Top of Dataset excerpts

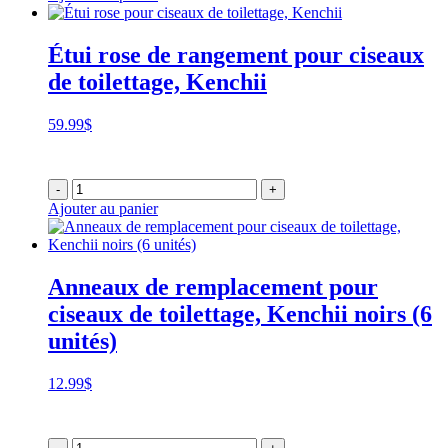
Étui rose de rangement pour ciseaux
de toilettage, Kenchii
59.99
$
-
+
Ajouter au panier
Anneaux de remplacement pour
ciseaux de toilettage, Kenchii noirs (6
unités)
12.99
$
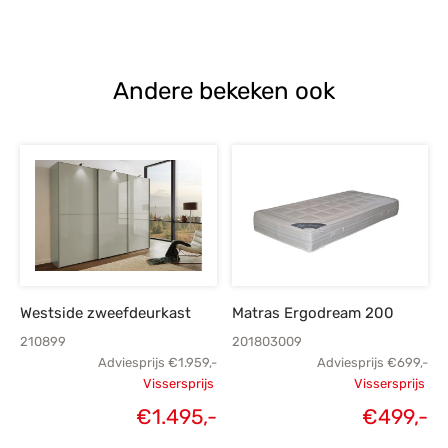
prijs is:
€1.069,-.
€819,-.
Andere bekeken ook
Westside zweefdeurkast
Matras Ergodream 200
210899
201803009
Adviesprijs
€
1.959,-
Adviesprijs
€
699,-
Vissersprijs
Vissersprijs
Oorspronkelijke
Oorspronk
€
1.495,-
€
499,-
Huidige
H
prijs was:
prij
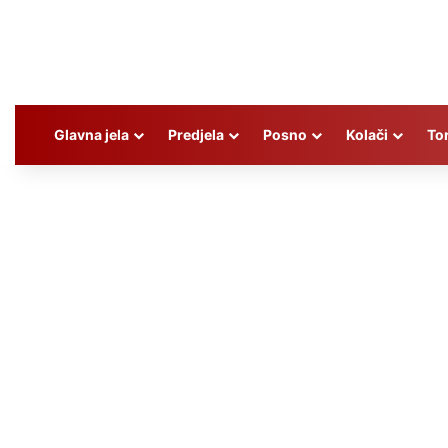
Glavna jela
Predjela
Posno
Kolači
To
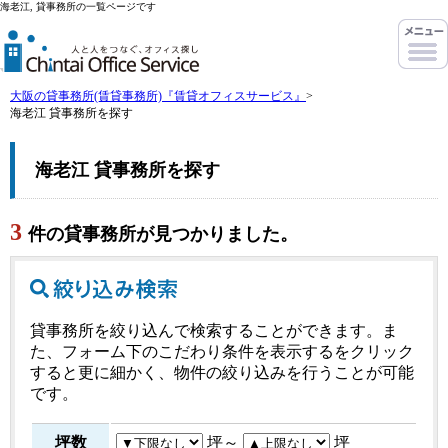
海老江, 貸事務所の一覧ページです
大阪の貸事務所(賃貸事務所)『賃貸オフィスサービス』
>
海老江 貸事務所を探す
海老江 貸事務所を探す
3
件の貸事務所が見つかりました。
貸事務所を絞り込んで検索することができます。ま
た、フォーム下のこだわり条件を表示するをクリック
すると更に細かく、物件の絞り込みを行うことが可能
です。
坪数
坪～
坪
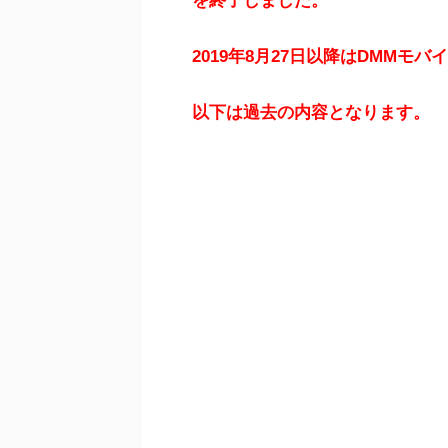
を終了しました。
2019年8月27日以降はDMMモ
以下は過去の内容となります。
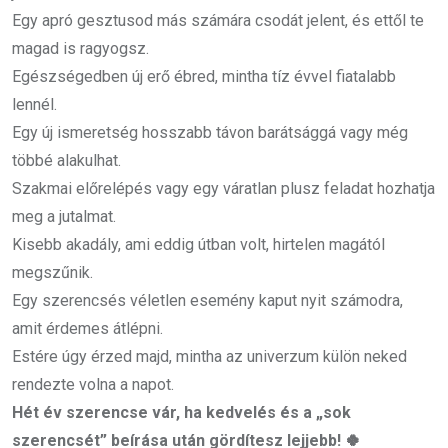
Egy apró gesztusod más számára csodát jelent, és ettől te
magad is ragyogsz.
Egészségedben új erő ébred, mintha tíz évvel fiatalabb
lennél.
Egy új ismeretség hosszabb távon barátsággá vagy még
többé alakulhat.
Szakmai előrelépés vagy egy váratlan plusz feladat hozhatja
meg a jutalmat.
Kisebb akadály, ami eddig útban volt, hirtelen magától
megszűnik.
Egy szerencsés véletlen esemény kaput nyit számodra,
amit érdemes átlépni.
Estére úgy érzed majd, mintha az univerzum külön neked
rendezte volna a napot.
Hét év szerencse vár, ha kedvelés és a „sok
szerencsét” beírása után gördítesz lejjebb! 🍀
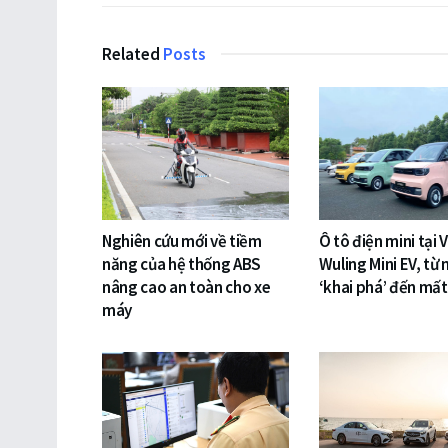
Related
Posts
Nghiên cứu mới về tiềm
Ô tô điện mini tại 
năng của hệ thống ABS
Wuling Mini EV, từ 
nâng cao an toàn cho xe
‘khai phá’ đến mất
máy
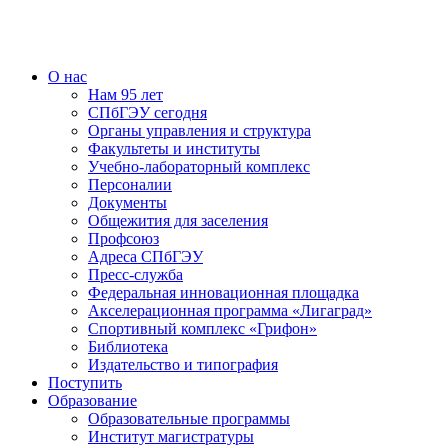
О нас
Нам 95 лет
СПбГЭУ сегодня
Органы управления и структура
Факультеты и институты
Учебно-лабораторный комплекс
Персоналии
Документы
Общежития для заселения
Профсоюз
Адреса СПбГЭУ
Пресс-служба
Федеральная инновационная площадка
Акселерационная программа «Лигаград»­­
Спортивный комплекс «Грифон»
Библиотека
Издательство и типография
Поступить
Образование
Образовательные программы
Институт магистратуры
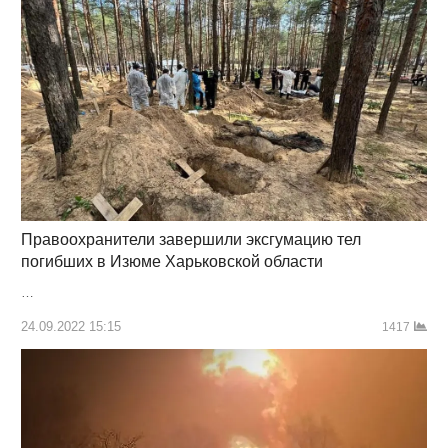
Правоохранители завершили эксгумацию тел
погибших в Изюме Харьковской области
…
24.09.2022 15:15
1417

Bottom of Dataset excerpts
Top of Dataset excerpts

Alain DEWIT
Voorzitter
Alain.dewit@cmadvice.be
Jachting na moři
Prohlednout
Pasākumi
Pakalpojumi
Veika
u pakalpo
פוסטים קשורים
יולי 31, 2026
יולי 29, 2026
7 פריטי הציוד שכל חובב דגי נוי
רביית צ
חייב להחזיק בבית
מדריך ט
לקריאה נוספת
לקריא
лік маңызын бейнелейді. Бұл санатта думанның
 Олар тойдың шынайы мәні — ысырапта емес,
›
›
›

Bottom of Dataset excerpts

_Required work_. Whenever the string "комплекс" shows up in a line above, copy that line.

_Answer to the exercise_.
Учебно-лабораторный комплекс
Спортивный комплекс «Грифон»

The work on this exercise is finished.